There was a round of snickers but Olson nodded and Tanner felt relieved. It was the only thing he could think of on the spur of the moment. A kid’s game.
“Anybody care to try?”
Marge said, “I’m willing if everybody else is.”
The others nodded and she stared intently at the pin. The paper hung there quietly, not stirring. After a minute she leaned back, holding her hands to her head. “All I’m doing is getting a headache.”
“Van?”
Van Zandt nodded and glared at the paper umbrella. If sheer will power could do it, Tanner thought, Van Zandt was his man. But the paper didn’t move. Van Zandt leered. “My superior talents apparently aren’t in evidence this morning.”
Olson himself and then DeFalco tried and failed. Nordlund stared intently at the pin and then looked bored when the paper didn’t even tremble. It was Professor Scott’s turn next.
The paper hat tilted slightly.
There was a thick, frightened silence. The condescending attitude had vanished like a snap of the fingers and Tanner could feel the tenseness gather in the room. All eyes were riveted on the suddenly trembling old man.
“My God, I didn’t …”
“Very simply explained,” Grossman said quickly. “A door slammed down the hall, though I doubt that any of you heard it in your concentration. I am sure that a slight draft would be enough to affect our little piece of paper.”

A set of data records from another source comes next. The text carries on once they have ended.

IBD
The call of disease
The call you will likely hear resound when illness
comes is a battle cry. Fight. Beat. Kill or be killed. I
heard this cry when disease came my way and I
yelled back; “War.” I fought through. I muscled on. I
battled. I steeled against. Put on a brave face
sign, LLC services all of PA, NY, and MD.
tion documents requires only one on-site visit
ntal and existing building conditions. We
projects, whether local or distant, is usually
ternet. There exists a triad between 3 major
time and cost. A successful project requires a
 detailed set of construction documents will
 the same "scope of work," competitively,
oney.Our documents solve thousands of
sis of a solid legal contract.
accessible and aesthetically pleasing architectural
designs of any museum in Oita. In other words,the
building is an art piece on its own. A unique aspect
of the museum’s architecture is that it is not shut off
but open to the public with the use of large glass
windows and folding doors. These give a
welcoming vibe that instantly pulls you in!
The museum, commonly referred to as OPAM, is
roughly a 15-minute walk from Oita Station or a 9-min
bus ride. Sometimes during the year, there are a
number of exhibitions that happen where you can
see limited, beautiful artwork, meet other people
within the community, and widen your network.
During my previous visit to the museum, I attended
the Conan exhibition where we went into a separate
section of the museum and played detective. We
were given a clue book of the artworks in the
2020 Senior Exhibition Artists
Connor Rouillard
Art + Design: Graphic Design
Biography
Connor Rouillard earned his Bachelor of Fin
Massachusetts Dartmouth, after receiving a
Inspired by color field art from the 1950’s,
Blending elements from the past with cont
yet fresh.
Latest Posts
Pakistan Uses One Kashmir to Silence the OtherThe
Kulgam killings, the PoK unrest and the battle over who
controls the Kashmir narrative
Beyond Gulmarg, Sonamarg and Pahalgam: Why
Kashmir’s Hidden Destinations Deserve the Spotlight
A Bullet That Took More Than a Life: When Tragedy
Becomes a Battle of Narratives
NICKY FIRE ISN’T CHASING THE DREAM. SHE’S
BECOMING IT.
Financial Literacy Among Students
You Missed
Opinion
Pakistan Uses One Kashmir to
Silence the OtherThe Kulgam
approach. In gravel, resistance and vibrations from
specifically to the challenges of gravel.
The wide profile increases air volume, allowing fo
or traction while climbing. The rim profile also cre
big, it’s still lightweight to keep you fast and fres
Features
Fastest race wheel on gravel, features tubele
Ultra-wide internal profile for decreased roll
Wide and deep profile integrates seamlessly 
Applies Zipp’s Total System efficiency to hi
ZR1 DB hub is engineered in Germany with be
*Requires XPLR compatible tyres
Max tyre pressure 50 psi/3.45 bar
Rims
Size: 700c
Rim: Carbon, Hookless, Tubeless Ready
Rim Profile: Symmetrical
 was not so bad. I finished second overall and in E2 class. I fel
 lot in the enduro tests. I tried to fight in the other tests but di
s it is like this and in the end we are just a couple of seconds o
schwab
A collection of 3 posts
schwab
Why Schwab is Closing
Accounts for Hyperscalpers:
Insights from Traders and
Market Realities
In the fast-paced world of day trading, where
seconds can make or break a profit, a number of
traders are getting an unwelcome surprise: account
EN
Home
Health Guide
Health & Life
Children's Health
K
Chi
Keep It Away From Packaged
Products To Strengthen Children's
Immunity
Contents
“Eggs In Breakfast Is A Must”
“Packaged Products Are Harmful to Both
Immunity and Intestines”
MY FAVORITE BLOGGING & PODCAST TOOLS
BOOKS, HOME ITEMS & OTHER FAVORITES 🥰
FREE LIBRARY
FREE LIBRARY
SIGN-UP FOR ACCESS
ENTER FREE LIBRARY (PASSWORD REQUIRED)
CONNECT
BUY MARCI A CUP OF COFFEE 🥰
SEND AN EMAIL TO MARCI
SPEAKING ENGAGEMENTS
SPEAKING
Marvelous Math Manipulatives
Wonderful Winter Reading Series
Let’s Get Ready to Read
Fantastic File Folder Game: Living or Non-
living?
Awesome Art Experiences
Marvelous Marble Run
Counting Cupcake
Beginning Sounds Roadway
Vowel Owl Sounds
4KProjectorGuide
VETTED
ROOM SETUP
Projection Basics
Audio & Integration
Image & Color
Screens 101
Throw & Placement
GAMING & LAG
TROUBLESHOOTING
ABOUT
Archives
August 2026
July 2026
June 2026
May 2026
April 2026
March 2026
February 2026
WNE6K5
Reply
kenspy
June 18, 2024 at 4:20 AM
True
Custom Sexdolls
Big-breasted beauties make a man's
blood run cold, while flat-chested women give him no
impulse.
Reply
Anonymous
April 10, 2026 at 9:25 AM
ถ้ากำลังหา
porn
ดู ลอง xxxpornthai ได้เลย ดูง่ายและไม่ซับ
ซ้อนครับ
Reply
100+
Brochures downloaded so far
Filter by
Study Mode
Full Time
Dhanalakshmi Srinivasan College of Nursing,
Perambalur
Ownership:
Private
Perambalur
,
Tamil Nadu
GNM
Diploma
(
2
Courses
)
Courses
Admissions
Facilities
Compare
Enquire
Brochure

The old man looked enormously relieved and some of the tenseness drained away. Grossman tried it next, with no result.
Tanner shrugged. “Well, John?”
Olson was suddenly on his feet, leaning his knuckles on the table and glaring down the length of it.
“He
won’t admit it, he hasn’t got the guts! If he wouldn’t admit he had filled out the questionnaire, he wouldn’t show himself in a test like this!” His pudgy face was red. “He hasn’t got the nerve, Tanner, he’s hiding!”
What the hell do you do in a case like this?
Tanner thought. They were babying a neurotic but they had gone this far and it wouldn’t hurt to go a little farther. He’d play along just once more.
I feel embarrassed for the poor guy. And it’s partly my fault; I should have done something about it a week ago.
“We’ll try it again, only this time all together.” Olson’s superman could still hide and yet reveal his powers—if he wanted to take on Olson’s dare. When nothing happened, maybe then John would be convinced. Except that you could never dissuade a neurotic when they wanted to believe in something … .
He nodded to the others.
On the street outside there were the faint sounds of automobile traffic and the muted vibrations of conversation. Some place far away tires screeched. Equally remote were the indignant complaints of a housewife, shortchanged at a sidewalk fruit stand. In the room itself, there were no sounds, not even the muffled sighs of breathing. And there was no motion, other than that of the small motes of dust floating in the bars of sunlight that streamed through the window.
And the tiny paper umbrella which trembled, tilted, and then spun madly.